> Work instructions
Reproduce word for word every line of the entries below, from the line containing "staining of ovarian" through the final line, and nothing else.

**** Data for processing ****

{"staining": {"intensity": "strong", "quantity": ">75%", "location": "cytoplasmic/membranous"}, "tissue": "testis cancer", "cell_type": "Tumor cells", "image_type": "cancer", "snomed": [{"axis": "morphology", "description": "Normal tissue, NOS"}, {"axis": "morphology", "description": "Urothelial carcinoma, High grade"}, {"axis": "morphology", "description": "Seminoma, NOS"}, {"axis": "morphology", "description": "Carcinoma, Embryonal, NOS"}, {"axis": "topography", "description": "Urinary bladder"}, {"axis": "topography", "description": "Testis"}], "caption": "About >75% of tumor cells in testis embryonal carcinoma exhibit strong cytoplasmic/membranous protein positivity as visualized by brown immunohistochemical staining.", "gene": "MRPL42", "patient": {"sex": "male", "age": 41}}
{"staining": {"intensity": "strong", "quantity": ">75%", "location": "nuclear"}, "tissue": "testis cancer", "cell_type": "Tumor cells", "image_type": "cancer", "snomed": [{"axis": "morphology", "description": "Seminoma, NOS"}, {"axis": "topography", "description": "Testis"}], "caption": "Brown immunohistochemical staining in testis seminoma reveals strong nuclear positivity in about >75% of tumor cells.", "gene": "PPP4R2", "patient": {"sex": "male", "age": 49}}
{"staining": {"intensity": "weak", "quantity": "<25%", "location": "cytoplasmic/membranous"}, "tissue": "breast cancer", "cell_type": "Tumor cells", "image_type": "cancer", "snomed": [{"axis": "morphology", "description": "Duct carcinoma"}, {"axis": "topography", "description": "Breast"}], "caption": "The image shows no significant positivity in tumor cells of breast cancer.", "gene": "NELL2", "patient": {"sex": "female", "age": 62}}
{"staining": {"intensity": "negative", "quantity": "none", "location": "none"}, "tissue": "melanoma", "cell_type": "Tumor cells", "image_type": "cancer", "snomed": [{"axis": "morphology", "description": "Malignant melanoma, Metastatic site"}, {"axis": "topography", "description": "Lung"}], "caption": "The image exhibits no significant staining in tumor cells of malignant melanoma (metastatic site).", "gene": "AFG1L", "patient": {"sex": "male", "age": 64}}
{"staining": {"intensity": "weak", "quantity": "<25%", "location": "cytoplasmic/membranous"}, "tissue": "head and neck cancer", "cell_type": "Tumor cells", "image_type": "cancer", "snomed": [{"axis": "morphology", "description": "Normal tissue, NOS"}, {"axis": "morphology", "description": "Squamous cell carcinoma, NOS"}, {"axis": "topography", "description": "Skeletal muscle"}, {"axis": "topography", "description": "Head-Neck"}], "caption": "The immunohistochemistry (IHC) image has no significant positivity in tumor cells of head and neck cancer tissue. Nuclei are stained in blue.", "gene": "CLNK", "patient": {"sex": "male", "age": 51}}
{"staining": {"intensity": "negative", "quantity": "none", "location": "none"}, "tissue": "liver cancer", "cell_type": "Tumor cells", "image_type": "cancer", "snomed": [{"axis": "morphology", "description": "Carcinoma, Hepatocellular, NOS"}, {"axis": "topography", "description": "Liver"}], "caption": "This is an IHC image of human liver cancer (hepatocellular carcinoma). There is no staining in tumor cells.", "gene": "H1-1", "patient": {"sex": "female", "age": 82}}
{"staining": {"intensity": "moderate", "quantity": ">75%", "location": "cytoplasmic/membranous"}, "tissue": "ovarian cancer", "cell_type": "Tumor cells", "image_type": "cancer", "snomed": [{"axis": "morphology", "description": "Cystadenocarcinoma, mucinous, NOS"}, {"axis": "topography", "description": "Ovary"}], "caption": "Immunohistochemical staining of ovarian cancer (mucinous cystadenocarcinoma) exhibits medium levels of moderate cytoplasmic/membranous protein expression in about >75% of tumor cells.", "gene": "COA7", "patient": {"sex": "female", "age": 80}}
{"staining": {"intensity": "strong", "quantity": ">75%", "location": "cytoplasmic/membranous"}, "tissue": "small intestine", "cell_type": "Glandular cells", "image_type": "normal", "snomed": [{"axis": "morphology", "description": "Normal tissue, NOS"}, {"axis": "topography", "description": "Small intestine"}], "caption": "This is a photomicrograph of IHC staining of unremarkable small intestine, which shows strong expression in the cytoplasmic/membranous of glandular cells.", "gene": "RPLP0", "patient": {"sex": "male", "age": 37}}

****

> Exercise solution
{"staining": {"intensity": "moderate", "quantity": ">75%", "location": "cytoplasmic/membranous"}, "tissue": "ovarian cancer", "cell_type": "Tumor cells", "image_type": "cancer", "snomed": [{"axis": "morphology", "description": "Cystadenocarcinoma, mucinous, NOS"}, {"axis": "topography", "description": "Ovary"}], "caption": "Immunohistochemical staining of ovarian cancer (mucinous cystadenocarcinoma) exhibits medium levels of moderate cytoplasmic/membranous protein expression in about >75% of tumor cells.", "gene": "COA7", "patient": {"sex": "female", "age": 80}}
{"staining": {"intensity": "strong", "quantity": ">75%", "location": "cytoplasmic/membranous"}, "tissue": "small intestine", "cell_type": "Glandular cells", "image_type": "normal", "snomed": [{"axis": "morphology", "description": "Normal tissue, NOS"}, {"axis": "topography", "description": "Small intestine"}], "caption": "This is a photomicrograph of IHC staining of unremarkable small intestine, which shows strong expression in the cytoplasmic/membranous of glandular cells.", "gene": "RPLP0", "patient": {"sex": "male", "age": 37}}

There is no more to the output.